The US at the time did not seem to understand that a multipolar world order was emerging – one that would make it very difficult to pursue, without serious consequences, the policies that Bush and Clinton had discussed in 2000. In a 2007 speech at the Munich Security Conference, Russian President Vladimir Putin made this plain, vehemently rejecting the intervention in Iraq and especially US plans to expand antimissile defense systems to Europe, calling this an act of aggression toward Russia and a breach of common European security.
 
In the summer of 2008, three events placed the new multipolar order in stark relief.
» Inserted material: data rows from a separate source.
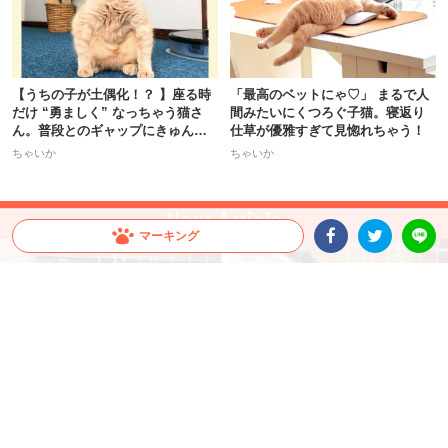
【うちの子が土偶化！？ 】座る時
「最高のベットにゃ♡」 まるで人
だけ “勇ましく” なっちゃう猫さ
間みたいにくつろぐ子猫。寝返り
ん。普段とのギャップにきゅんッ
仕草が優雅すぎて見惚れちゃう！
♡
ちゃいか
ちゃいか
マーキング
Facebookシェア
Twitterシェア
LINE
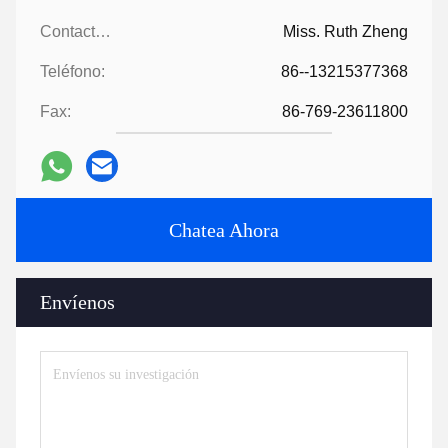
Contactos:
Miss. Ruth Zheng
Teléfono:
86--13215377368
Fax:
86-769-23611800
Chatea Ahora
Envíenos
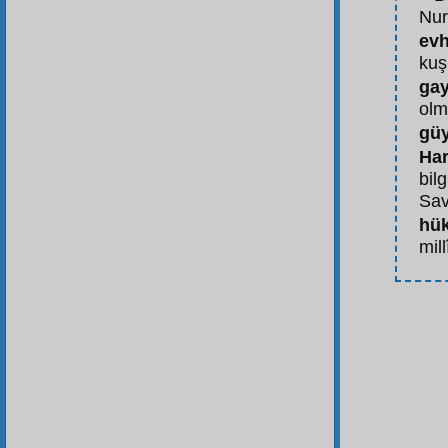
Nur
ev
kuş
gay
olm
gü
Ha
bilg
Sav
hük
mil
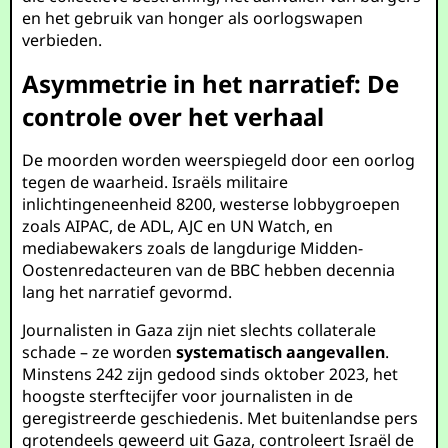
en het gebruik van honger als oorlogswapen
verbieden.
Asymmetrie in het narratief: De
controle over het verhaal
De moorden worden weerspiegeld door een oorlog
tegen de waarheid. Israëls militaire
inlichtingeneenheid 8200, westerse lobbygroepen
zoals AIPAC, de ADL, AJC en UN Watch, en
mediabewakers zoals de langdurige Midden-
Oostenredacteuren van de BBC hebben decennia
lang het narratief gevormd.
Journalisten in Gaza zijn niet slechts collaterale
schade – ze worden
systematisch aangevallen
.
Minstens 242 zijn gedood sinds oktober 2023, het
hoogste sterftecijfer voor journalisten in de
geregistreerde geschiedenis. Met buitenlandse pers
grotendeels geweerd uit Gaza, controleert Israël de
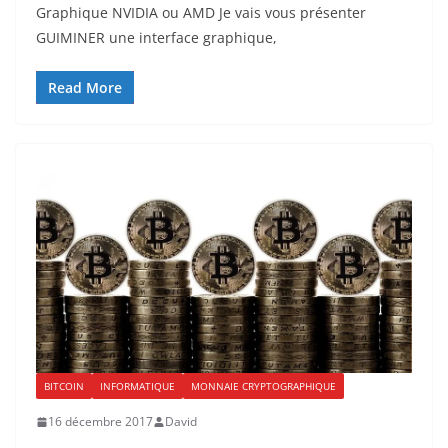
Graphique NVIDIA ou AMD Je vais vous présenter
GUIMINER une interface graphique,
Read More
BITCOIN
INFORMATIQUE
MONNAIE CRYPTOGRAPHIQUE
16 décembre 2017
David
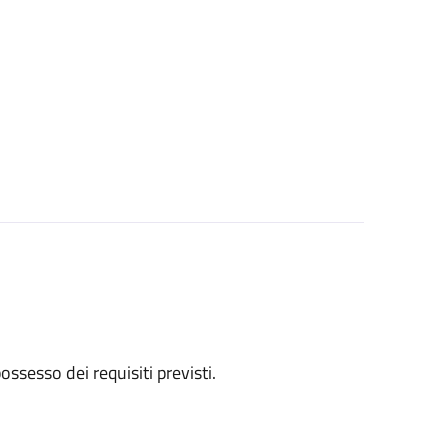
 possesso dei requisiti previsti.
China dazzled the world as host of the Olympic Games, reinforcing its status as a significant international player.
 
Russia’s military actions in Georgia – in the midst of the Games – showed the world that the concept of spheres of influence was still alive and well in the Kremlin. And the collapse the following month of the US investment bank Lehman Brothers, which unleashed a global financial crisis from which the world economy has yet to recover fully, underscored the advanced economies’ vulnerabilities, while largely sparing China.
 
With a new sense of confidence in its great-power status, China seemed to qualify the concept of a “peaceful rise” that its leaders have invoked since the era of Deng Xiaoping, adopting a more muscular foreign-policy approach within its neighborhood. Drawing on alleged historical rights, China began to expand its territorial claims, along with its military presence, in the South and East China Seas. In 2013, tensions peaked when China unilaterally declared an Air Defense Identification Zone (ADIZ) covering territories in the East China Sea that it claims, but Japan controls.
 
Many of the countries affected by China’s actions in the South and East China Seas have security treaties with the US, which has been the major maritime power in the Pacific region since World War II. China’s ADIZ declaration was therefore viewed by the US as a provocation. By expanding its sovereignty claims, China was actually expanding its claims to influence.
 
It has taken the international institutions some time to catch up to the changing world order.
 
The 2010 G-20 summit in Seoul produced an agreement to increase the emerging countries’ quotas in the International Monetary Fund by 2014. But the US Congress refused to ratify the changes, so nothing came of the agreement.
 
China then took matters into its own hands, spearheading the creation of the Asian Infrastructure Investment Bank. Fragmentation of the international institutions seemed imminent – that is, until European countries decided to join the AIIB. Though the US resisted at first, and has still refused to join, that decision was lent some nuance in a later conversation between Chinese President Xi Jinping and US President Barack Obama.
 
Meanwhile, Russia was exposing its own renewed foreign-policy ambitions in Ukraine. By violating the Helsinki Final Act in the spring of 2014, Putin placed Russian foreign policy in direct opposition to that of the US and Europe. This position was reaffirmed in September, when Putin decided to intervene in the Syrian conflict, securing for Russia a role in any attempt to bring peace to the country.
 
Today, the world is very different from what some might have imagined at the end of the last century, a decade after the Berlin Wall came down. Historically speaking, 15 years can seem long or short, depending on the intensity of change. During the last 15 years of mounting great-power competition and renewed instability in the Middle East – including the Arab Spring, the rise of the brutal Islamic State, Sunni-Shia proxy wars, and unspeakable human suffering – change has been very intense, to say the least.
 
But confrontation is not the whole story. Promising steps have been made in two critical areas: nuclear non-proliferation, especially through the nuclear deal with Iran, and the fight against climate change, exemplified in the encouraging preparations for the current climate summit in Paris.
 
If there is one lesson to be learned from all of this, it is that well-executed, tenacious diplomacy still holds extraordinary power to resolve conflicts. It remains the best instrument to produce those cooperative outcomes that confrontation effectively impedes.